Since the original lawsuits were filed in March 2007, all of the 26 children represented by LeBoeuf Lamb and co-counsel have been released. The final six children were released days before the settlement was finalized, and are now living with family members who are U.S. citizens and/or legal permanent residents while pursuing their asylum claims.

For the children, the release day was very emotional. Andrea Restrepo, a 12-year-old child from Colombia, had been held in Hutto in a small cell for nearly a year with her mother and 9-year-old sister.

"I feel much better, I feel tranquil, I can do things now I couldn't do there," said Restrepo. "I am trying to forget everything about Hutto. I feel free. It was a nightmare."

Conditions at Hutto have gradually and significantly improved as a result of the groundbreaking litigation. Children are no longer required to wear prison uniforms and are allowed much more time outdoors. Educational programming has expanded and guards have been instructed not to discipline children by threatening to separate them from their parents.

"The litigation has achieved enormous results," said Stephen J. Lable, an associate in LeBoeuf Lamb's Boston office. "Instead of punishing asylum seekers by treating them like criminals, the settlement requires ICE to treat children more like children - with the care and compassion that exemplify American values."

Soon after the litigation commenced, ICE instituted a policy of detaining at Hutto only families placed in expedited removal proceedings and began to issue bonds for asylum seekers who passed their credible fear interviews.

"Imprisoning families who have fled their home countries under fear of persecution from their own governments, and detaining them in jail-like conditions, was an indescribable trauma for many of the children we represented," said Carol A. Lafond, an associate in LeBoeuf Lamb's New York office. "We are hopeful that by limiting the population at Hutto to families in expedited removal except in exigent circumstances, and adopting more meaningful release procedures, that the length of stay for children will be significantly reduced."

Additional improvements ICE will be required to make as a result of the settlement include allowing children over the age of 12 to move freely about the facility; providing a full-time, on-site pediatrician; eliminating the count system so that families are not forced to stay in their cells 12 hours a day; installing privacy curtains around toilets; offering field trip opportunities to children; supplying more toys and age-and language-appropriate books; and improving the nutritional value of food. ICE must also allow regular legal orientation presentations by local immigrants' rights organizations; allow family and friends to visit Hutto detainees seven days a week; and allow children to keep paper and pens in their rooms. ICE's compliance with each of these reforms, as well as other conditions reforms, will be subject to external oversight to ensure their permanence.

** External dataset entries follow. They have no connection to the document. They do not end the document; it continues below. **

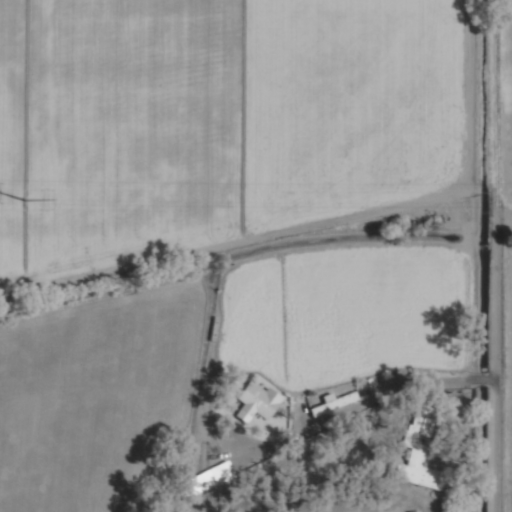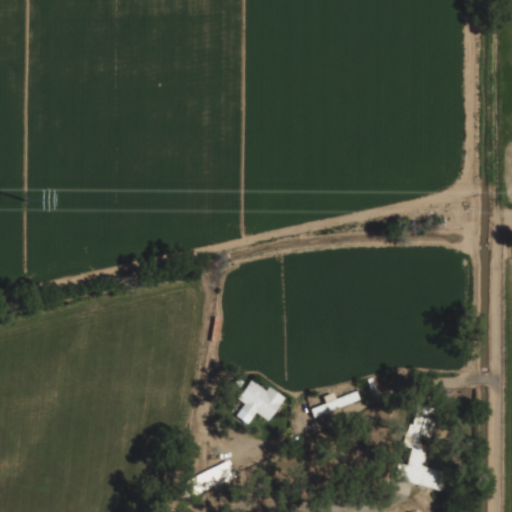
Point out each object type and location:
power tower: (29, 200)
crop: (239, 213)
road: (498, 362)
building: (257, 399)
building: (258, 399)
building: (333, 402)
building: (334, 403)
building: (417, 451)
building: (418, 452)
building: (210, 477)
building: (206, 479)
road: (242, 501)
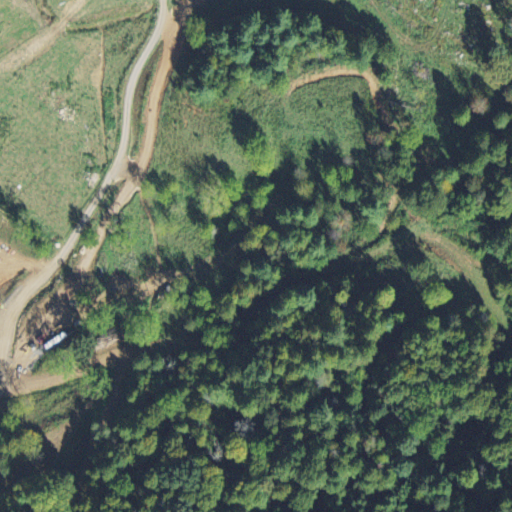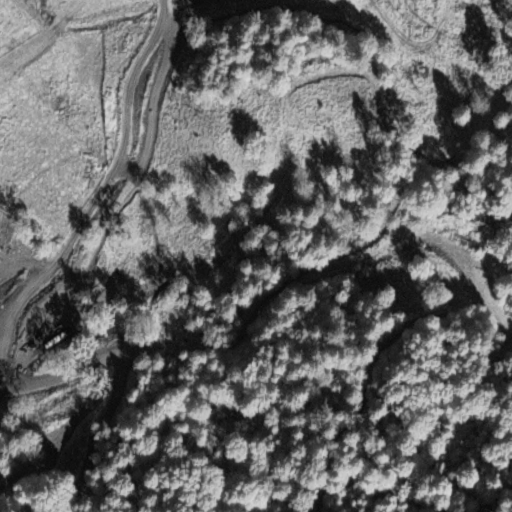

Despite the tremendous improvements at Hutto, the facility remains a former medium security prison managed by the Corrections Corporation of America, a for-profit adult corrections company. In recent years, Congress has repeatedly directed DHS to keep immigrant families together, either by releasing them or using alternatives to detention. Where detention is necessary, Congress has said immigrant families should be housed in non-penal, homelike environments.

"We are thrilled at what we were able to accomplish through litigation and mediation," said Lisa Graybill, Legal Director of the ACLU of Texas. "But the fact remains that our government should not be locking up innocent children - period. That is not what America is about. It is time for Congress to intervene and end the policy of family detention."